#### STORED DATA

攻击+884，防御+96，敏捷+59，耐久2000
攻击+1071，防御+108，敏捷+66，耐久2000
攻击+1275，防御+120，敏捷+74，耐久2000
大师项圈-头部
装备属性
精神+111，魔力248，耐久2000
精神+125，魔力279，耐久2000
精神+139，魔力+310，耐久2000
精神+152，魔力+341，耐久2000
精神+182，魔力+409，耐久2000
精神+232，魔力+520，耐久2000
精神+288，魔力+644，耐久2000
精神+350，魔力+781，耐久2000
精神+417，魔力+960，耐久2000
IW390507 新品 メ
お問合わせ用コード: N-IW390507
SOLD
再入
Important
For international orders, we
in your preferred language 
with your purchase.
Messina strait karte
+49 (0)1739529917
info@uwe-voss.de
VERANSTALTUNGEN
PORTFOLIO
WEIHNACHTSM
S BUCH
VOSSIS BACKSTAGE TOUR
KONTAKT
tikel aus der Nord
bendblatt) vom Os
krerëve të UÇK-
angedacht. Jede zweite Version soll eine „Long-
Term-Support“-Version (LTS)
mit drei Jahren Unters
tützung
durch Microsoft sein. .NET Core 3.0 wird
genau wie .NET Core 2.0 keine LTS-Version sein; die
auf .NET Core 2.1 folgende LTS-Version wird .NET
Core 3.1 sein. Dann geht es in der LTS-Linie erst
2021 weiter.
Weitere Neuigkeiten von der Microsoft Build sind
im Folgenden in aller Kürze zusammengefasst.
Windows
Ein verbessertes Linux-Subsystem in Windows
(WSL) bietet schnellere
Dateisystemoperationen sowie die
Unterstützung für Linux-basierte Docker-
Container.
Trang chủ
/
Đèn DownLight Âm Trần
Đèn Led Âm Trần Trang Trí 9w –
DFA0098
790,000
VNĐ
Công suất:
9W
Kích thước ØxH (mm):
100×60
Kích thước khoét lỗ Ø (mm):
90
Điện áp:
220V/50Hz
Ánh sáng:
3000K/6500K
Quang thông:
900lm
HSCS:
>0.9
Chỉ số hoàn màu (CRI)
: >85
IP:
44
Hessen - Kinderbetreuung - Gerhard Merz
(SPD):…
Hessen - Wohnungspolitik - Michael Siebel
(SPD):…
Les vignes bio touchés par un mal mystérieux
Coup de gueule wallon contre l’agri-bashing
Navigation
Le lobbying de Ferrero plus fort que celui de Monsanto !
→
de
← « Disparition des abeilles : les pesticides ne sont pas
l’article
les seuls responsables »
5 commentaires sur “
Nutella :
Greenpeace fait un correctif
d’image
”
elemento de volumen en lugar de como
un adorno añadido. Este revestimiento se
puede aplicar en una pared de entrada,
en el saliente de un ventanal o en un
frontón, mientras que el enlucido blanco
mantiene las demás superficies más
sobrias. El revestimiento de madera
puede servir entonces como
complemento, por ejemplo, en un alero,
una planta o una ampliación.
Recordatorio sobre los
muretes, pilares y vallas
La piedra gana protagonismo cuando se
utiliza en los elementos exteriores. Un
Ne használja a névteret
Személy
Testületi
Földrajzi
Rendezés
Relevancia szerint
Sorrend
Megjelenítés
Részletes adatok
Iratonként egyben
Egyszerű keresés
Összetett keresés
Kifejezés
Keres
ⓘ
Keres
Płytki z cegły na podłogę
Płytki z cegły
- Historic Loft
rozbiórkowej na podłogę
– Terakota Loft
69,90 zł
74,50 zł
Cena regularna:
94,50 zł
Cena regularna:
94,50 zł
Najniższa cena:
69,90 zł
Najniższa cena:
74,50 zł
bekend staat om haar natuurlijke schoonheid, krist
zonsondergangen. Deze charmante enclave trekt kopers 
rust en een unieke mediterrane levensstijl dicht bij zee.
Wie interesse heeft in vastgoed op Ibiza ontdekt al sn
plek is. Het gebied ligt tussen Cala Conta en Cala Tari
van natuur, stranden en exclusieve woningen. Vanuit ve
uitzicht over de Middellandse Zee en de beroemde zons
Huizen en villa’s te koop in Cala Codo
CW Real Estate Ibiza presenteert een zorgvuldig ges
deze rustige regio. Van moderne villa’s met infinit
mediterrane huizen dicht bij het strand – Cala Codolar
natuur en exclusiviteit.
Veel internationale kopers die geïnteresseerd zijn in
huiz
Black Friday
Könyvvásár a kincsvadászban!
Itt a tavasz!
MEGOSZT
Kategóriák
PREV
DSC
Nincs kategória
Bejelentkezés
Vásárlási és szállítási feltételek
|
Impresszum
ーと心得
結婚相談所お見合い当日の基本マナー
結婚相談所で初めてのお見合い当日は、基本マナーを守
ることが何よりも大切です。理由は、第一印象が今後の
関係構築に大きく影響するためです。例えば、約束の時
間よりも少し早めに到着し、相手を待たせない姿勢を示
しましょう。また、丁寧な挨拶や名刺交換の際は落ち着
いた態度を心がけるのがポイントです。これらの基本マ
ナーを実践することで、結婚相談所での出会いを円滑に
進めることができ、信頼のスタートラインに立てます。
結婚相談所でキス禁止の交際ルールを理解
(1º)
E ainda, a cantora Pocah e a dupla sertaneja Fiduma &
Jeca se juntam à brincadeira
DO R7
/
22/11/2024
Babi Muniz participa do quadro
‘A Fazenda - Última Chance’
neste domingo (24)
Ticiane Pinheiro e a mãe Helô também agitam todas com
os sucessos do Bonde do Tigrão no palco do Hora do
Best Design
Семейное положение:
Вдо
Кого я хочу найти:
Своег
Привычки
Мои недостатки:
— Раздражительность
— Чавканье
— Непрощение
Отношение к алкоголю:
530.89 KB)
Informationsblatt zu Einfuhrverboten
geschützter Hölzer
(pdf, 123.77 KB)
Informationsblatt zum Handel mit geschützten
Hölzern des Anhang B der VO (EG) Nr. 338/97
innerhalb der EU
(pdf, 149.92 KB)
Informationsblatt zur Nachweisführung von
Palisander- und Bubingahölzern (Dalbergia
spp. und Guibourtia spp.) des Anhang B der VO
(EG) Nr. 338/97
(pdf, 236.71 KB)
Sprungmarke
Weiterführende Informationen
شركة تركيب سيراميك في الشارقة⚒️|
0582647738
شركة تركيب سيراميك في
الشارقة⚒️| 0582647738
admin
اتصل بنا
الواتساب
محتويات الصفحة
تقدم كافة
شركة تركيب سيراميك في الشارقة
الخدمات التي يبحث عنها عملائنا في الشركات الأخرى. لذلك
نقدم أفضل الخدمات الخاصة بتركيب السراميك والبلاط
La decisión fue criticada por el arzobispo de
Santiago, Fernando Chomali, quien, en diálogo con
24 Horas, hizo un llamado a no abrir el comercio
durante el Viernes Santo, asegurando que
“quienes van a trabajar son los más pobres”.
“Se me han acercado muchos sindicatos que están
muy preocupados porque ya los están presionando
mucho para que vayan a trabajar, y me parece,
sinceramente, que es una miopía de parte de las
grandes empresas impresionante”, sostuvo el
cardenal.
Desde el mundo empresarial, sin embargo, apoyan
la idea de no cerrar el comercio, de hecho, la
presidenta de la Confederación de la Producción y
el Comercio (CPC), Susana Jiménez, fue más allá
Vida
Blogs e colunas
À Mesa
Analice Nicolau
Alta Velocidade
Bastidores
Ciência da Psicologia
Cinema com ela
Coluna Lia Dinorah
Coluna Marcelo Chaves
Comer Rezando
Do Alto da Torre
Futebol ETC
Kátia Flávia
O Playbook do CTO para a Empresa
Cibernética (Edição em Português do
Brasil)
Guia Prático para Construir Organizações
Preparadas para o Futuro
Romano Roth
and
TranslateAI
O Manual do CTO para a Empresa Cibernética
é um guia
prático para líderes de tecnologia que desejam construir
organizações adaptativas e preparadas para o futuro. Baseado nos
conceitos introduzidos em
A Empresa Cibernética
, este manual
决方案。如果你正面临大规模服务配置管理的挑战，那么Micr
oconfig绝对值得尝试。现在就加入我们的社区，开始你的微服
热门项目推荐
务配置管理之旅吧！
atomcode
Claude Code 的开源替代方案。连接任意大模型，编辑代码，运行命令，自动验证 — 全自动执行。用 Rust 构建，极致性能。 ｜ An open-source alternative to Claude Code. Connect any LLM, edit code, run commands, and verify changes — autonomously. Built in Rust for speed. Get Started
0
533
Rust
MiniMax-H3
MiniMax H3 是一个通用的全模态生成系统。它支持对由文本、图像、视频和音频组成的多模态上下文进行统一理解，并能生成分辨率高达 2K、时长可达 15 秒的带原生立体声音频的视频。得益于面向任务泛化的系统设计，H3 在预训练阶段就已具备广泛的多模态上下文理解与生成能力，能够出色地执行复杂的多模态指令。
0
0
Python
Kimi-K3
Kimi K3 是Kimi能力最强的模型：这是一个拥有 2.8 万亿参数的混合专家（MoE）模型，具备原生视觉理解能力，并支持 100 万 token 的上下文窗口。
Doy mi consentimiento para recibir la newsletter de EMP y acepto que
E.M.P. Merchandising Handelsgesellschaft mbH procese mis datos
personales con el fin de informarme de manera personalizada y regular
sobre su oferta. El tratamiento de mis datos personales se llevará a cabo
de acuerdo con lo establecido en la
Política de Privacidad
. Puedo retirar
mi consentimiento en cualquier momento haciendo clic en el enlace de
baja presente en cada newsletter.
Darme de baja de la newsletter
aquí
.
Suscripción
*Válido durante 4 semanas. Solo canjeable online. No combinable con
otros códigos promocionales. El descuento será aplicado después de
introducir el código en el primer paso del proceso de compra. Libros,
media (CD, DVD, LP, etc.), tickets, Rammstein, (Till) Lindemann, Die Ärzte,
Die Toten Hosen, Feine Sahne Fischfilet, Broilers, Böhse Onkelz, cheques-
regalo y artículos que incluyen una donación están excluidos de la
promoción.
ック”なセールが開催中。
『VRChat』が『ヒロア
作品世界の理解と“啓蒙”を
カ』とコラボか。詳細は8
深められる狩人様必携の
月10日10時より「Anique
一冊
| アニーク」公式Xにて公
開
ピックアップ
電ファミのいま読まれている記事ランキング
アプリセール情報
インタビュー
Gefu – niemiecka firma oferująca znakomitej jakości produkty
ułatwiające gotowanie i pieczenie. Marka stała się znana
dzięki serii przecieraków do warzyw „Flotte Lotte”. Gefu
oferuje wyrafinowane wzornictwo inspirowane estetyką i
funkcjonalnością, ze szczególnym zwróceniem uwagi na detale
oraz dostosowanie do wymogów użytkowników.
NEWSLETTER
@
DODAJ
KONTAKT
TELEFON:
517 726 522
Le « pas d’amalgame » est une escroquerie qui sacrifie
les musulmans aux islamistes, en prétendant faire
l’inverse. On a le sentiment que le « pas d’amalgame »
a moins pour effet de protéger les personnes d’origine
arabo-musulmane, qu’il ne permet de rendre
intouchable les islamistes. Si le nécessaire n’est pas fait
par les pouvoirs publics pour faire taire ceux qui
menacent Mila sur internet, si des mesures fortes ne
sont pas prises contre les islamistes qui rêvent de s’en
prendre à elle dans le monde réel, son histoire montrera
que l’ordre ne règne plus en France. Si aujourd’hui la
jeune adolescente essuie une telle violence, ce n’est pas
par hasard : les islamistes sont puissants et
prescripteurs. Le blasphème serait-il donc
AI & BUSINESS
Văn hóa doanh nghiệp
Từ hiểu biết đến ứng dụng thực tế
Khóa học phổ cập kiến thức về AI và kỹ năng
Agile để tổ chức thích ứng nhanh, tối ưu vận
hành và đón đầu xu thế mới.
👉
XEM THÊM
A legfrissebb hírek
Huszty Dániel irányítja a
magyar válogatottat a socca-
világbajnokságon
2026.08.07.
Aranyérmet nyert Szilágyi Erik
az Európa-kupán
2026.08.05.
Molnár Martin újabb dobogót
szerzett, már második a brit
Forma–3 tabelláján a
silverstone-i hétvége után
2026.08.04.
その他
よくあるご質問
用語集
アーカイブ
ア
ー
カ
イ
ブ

########

◆ PROMPT ◆
Scan the listing above. Collect all lines with the word "Windows".

◆ RESPONSE AREA ◆
Windows
Ein verbessertes Linux-Subsystem in Windows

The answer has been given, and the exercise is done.